As government systems and government-influenced systems increasingly break down and reveal their predatory, special-favor, immoral and inefficient gangland nature, creative people are starting to do the jobs themselves, and they’re getting things done without – shock! – forcing other people to pay for the things they want.
Case in point, the increasing number of reports about Oakland, California’s self-titled “Pothole Vigilantes,” who have begun handling so many road repairs, they’ve started their own website.
“Because the state is notoriously horrible at doing the jobs they claim to do, an anonymous group in Oakland, California has taken it upon themselves to fix the problem. Because fixing potholes without the approval of the state is illegal, these self-proclaimed ‘pothole vigilantes’ strike under the cover of darkness in the dead of the night.”
By “state,” Matt means the political sphere, in general, not just a single “state” as in the parlance of “United States of America.” We’re talking the generic, normative polis, and Oakland is a notoriously inefficient and messed-up polis, that’s for sure.
“What started as a mission between two friends quickly grew into a much larger movement that gained national attention and dozens of volunteers. In a short film posted this month to Facebook, residents of Oakland expressed their praise for the group in the comments below it.”
Indeed, Agorist offers numerous positive comments, including this:
“This is great! I’m thrilled that people take it upon themselves and just make it happen… I’m disheartened that our tax dollars and government neglect these issues. It costs so much less to prevent and patch these problems than it does to deal with lawsuits and harm caused by their existence in the first place.”

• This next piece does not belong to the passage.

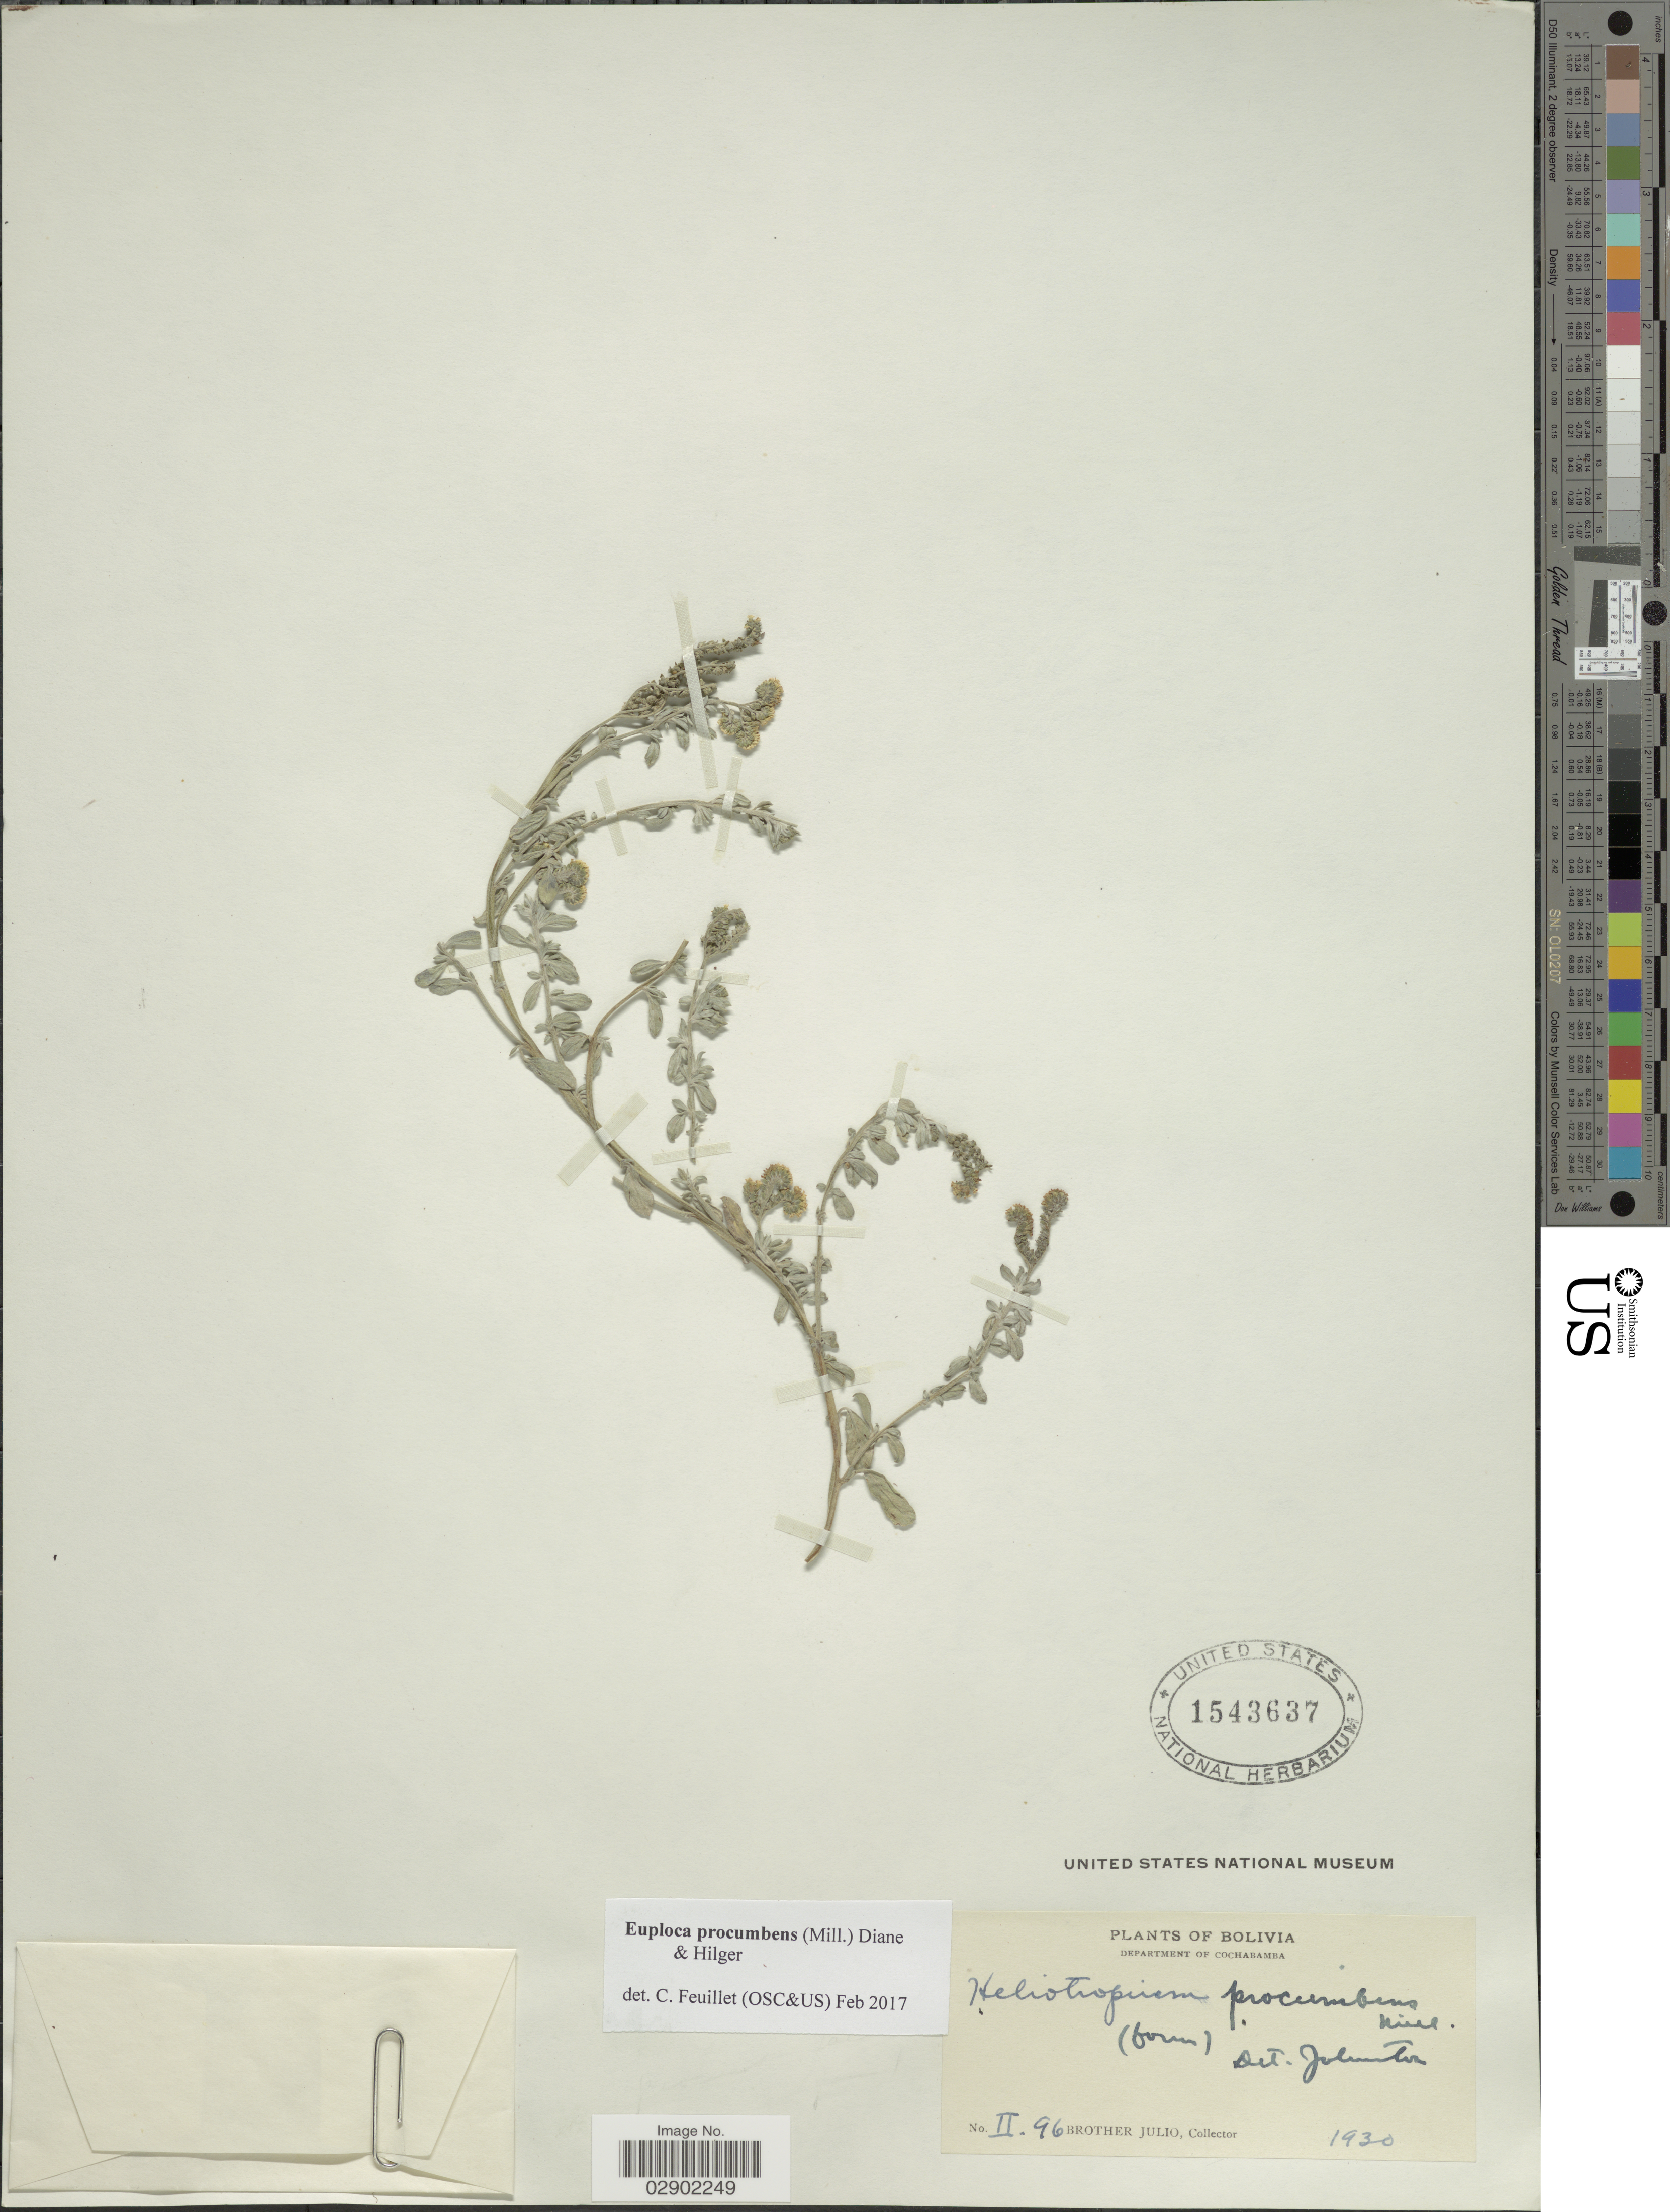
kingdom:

And he recalls something Caleb Tolin observed at MRCTV in 2018, and Matt Agorist reported in the same period:
“As TFTP reported in 2018, Domino’s Pizza took to solving pothole problems by encouraging customers to nominate their towns for pothole repairs at pavingforpizza.com. So far, they have gone to all 50 states and repaired roads in dozens of cities.”
Similarly, I reported in March about the neighborly efforts of rock star Rod Stewart, who joined his friends to fix the roads in his area.
And I also noted that this was how colonial America and ancient Brits handled their travel routes – not through the assumption of government/political control, the taking of land via eminent domain, and wasted tax money for “upkeep” that doesn’t match consumer interests, but through private property, neighborly recognition of travel needs, and respect.
As I wrote at the time:
“Local British farmers and peasants -- who had established privately-run, centuries-old access paths and roads permitting neighborly travel for sale of livestock and goods -- engaged in some of the first tax protests in that nation’s history as the Norman-sparked “enclosure movement” saw royal peers take over the lanes and mandate “maintenance fees” on the roads. That criminal takeover, by the way, was committed even as the royals grabbed private crop-acreage and shifted it to pastureland – a multi-generational offense that led to The Peasant’s Revolt of 1381, Jake Cade’s Rebellion of 1450, and even saw Thomas More criticize it in “Utopia,” published in 1516.”
The Oakland-based “vigilantes” might not know they’re engaging in activity that has deep historical routes, but the results are being heralded by locals, just the same.
In fact, Oakland is not the only U.S. locale seeing fed-up civilians take to the streets to fix, rather than destroy (the opposite of BLM “protests”). Notes Agorist:
“Another perfect example of this very situation was in the news a few years ago on Hawaii’s Kauai Island, when private citizens performed a $4 million road repair job for free—in just 8 days. When a need arises in a community, people naturally come together and take care of what needs to be done; they don’t need someone forcing them to do it.”
One wonders how the politicians and bureaucrats view these private acts of initiative and goodness. After all, the vigilantes expose the inefficient bureaucratic system.
On the other, ceaselessly-failing government systems typically don’t die. They get more money, under the pretext that the added cash will help them “improve” – which they never do.
If you’re a fan of writer-director, Monty Python member Terry Gilliam’s groundbreaking take on “1984” entitled “Brazil,” you likely might be thinking of an early scene, in which we discover that the centralized, bureaucratic government is so pervasive and so sluggish, it controls the central heat and air-conditioning of every home and apartment, leaving our protagonist sweltering on a terrible night.
But Harry Tuttle, a vigilante air-conditioning-heating repairman (played by Robert DeNiro) swings in to do the job, acknowledging that he’s a privateer, and that the government turns a blind eye to his work as long as he keeps it hush-hush, himself.
“Wouldn’t it be simpler to work with Central Services?” asks the main character Sam Lowry (Jonathan Price).
“Ahh! I couldn’t stand the paperwork,” replies Tuttle, peaking through his balaclava as he works…
If we showed our neighbors more examples of this contemporary private initiative that better handles what are typically claimed to be “government jobs,” we might better break away from the inefficient and immoral government in the first place.
Better roads, lower taxes, and better neighbor-to-neighbor ties would result.